• Task goal
Lay out the part of the entries that opens with the line containing "family: Chironomidae" and closes with the line containing "family: Sciaridae" as a Markdown table with the columns Row and Line, numbering each line and skipping blank lines. Leave the pictures out of the answer.

Data entries
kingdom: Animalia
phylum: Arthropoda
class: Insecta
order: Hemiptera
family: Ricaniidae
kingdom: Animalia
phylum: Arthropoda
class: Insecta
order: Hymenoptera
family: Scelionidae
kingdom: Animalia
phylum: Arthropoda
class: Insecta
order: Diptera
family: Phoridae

...

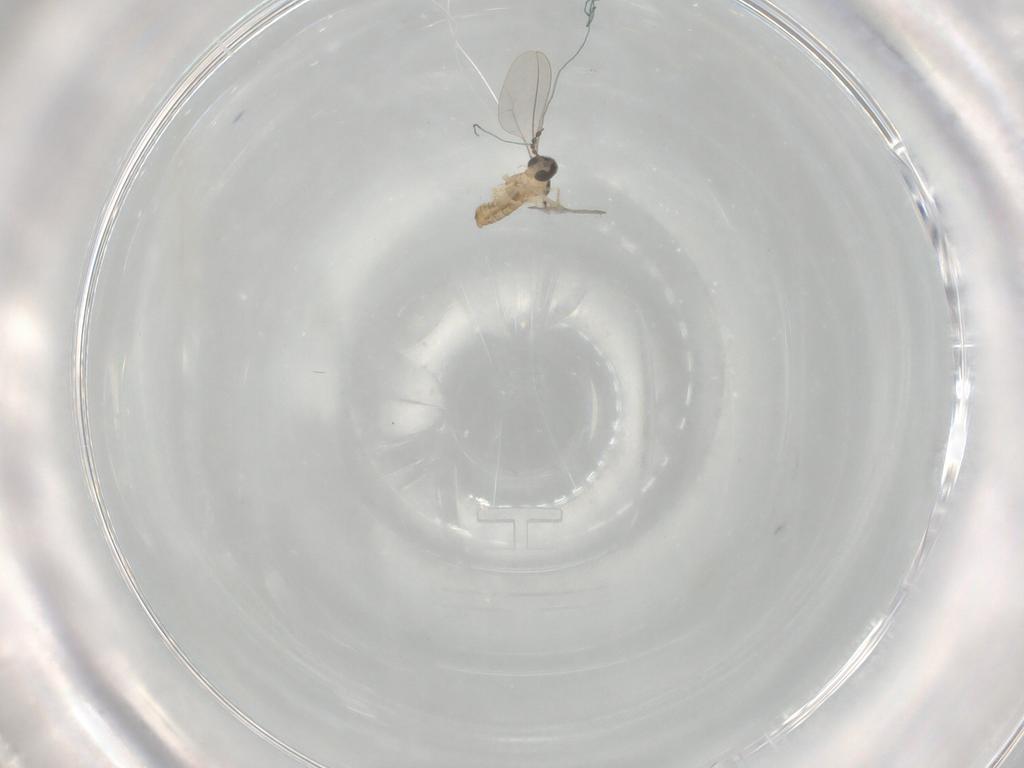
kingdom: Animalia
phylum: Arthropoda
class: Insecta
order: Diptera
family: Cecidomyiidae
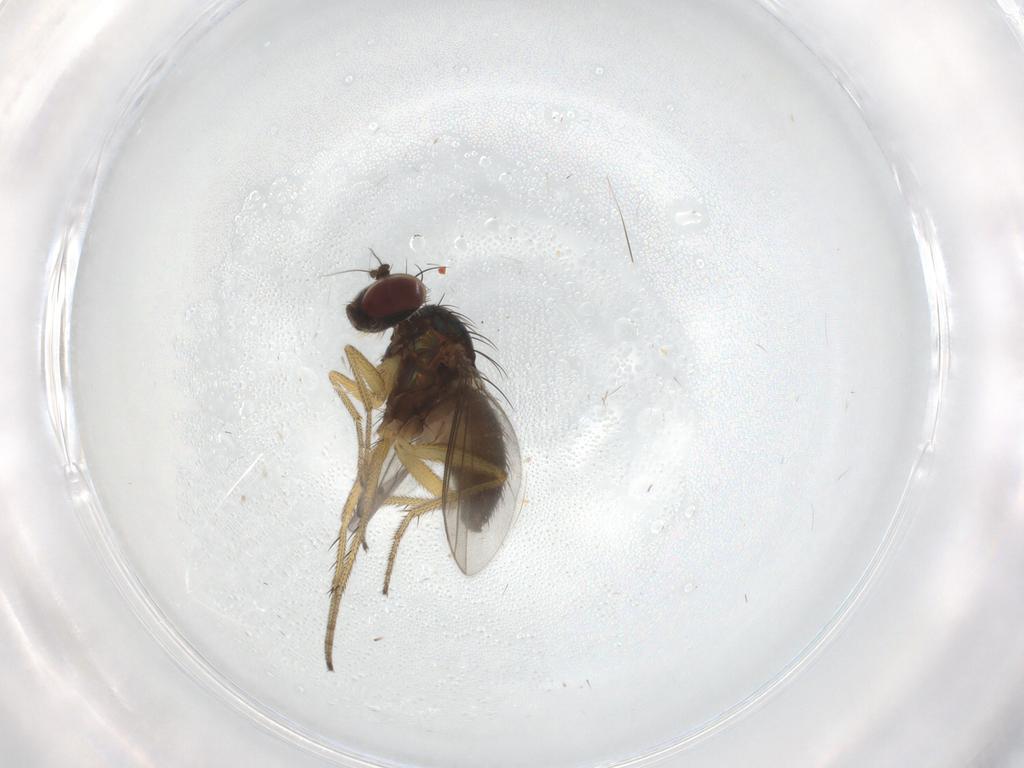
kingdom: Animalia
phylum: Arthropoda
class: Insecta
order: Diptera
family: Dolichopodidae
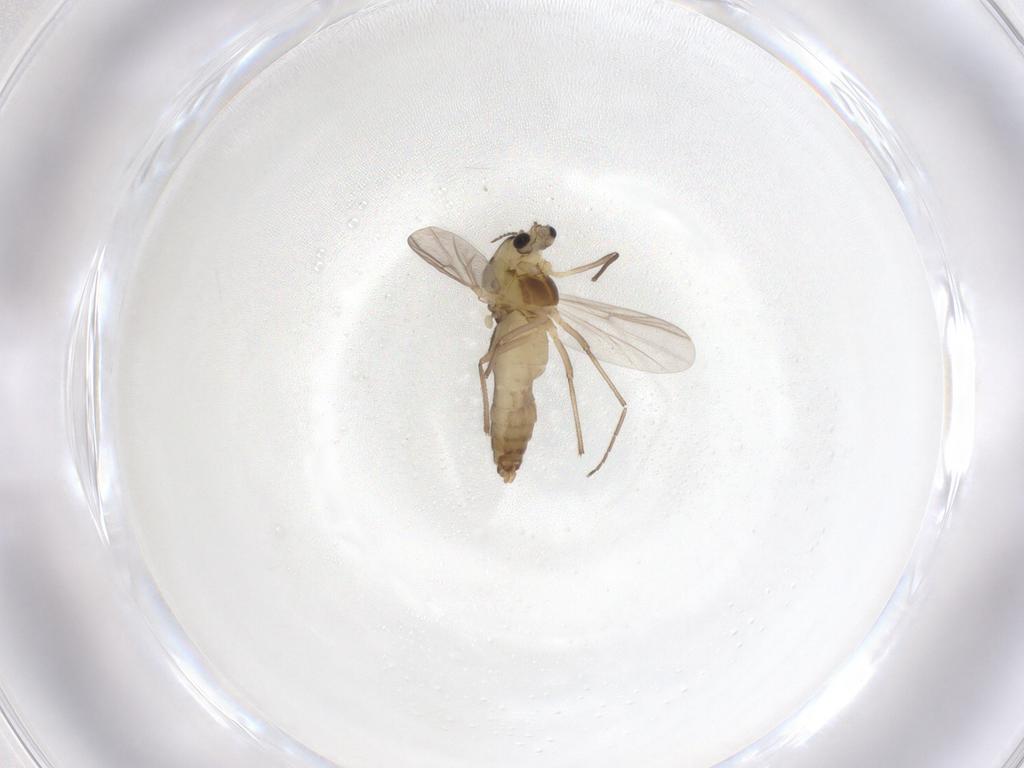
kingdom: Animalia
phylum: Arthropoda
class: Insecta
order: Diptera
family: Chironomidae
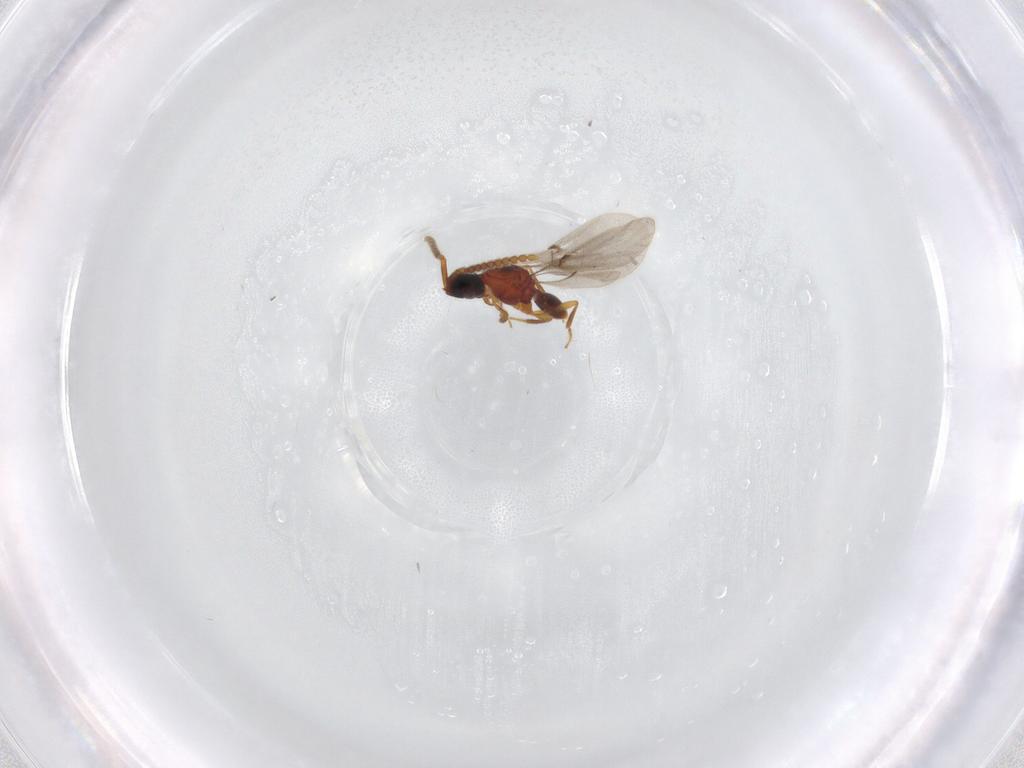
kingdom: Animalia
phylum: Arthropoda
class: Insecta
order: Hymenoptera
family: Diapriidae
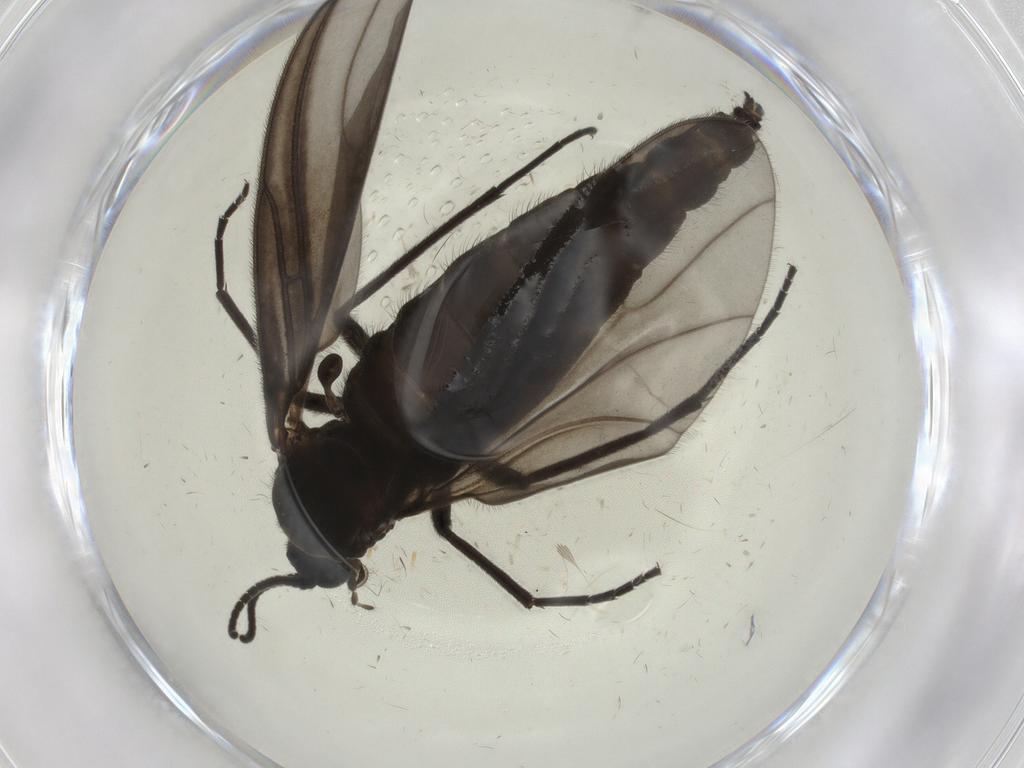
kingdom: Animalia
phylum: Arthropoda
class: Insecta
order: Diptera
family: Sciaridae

• Final answer
| Row | Line |
|---|---|
| 1 | family: Chironomidae |
| 2 | kingdom: Animalia |
| 3 | phylum: Arthropoda |
| 4 | class: Insecta |
| 5 | order: Hymenoptera |
| 6 | family: Diapriidae |
| 7 | kingdom: Animalia |
| 8 | phylum: Arthropoda |
| 9 | class: Insecta |
| 10 | order: Diptera |
| 11 | family: Sciaridae |